While the overall economic news is good enough to have some economists ready to declare an end to the recession, Enron's collapse has only deepened worries about the 401(k) plans that 42 million Americans are counting on to carry them through retirement. Suddenly voters are paying more attention to the solvency of the Social Security and Medicare trust funds and wondering whether Medicare will pay for their prescription drugs. Across the country, state employee pension funds are hemorrhaging because of their Enron investments. "Enron has the ability to color a broad range of issues," consultants James Carville, Stan Greenberg and Bob Shrum wrote in a memo to Democrats last week. "The more people hear, the more corrosive it becomes."

Republicans are hoping Bush's popularity can ward off the midterm-election jinx that a President's party usually faces. But they also know G.O.P. candidates tend to suffer whenever the debate turns to issues affecting people at or approaching retirement age. That group votes more dependably than any other, especially in off-year elections, and now includes the leading edge of the baby boom, 76 million strong.
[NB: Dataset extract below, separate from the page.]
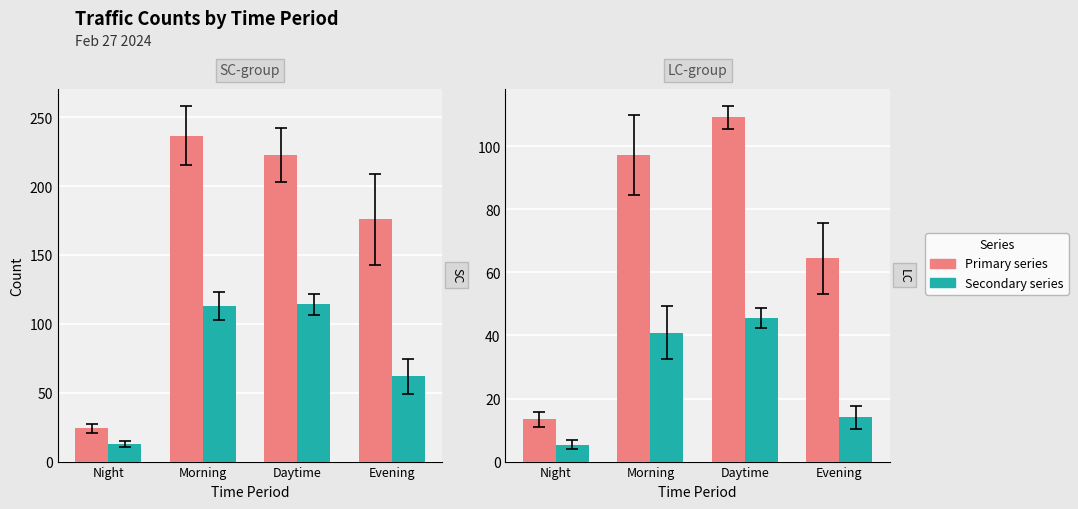

What position from the left is Morning?

2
Democrats are well practiced at exploiting the group's fears. In 1982 the party stoked anxiety about Social Security reform and picked up 26 seats in the House; in 1986 the same issue toppled the G.O.P. majority that Ronald Reagan had swept into the Senate. And in 1995 Bill Clinton faced down Newt Gingrich and his plan to overhaul Medicare; two government shutdowns and one year later, the issue nearly put the House Republicans back in the minority.
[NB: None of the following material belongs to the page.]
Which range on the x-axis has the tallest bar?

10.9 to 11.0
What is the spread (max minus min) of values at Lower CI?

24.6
Republicans say the Democrats are already overplaying their hand. But Republicans are fighting back just the same. Bush's new pension-reform plan seeks to fix some of the things that went wrong for Enron employees, and like-minded G.O.P.-sponsored measures are going off like popcorn in both the House and the Senate. The proposals don't go as far as Democrats want, but businesses fret that they are just an opening bid. Too many restrictions, the lobbyists say, will discourage companies from making any matching contributions to employee retirement funds.

Late last year, even before Enron began to dominate the headlines, House Speaker Dennis Hastert persuaded Bush to shelve until after the election his plan to privatize part of the Social Security program. Bush has not given up on the idea of letting people decide for themselves how to invest part of their Social Security taxes; he mentioned it again in his State of the Union speech. But the White House can't count on Republican congressional candidates to make that case on the stump this year. That's because when voters start thinking about retirement, it often means early retirement for politicians.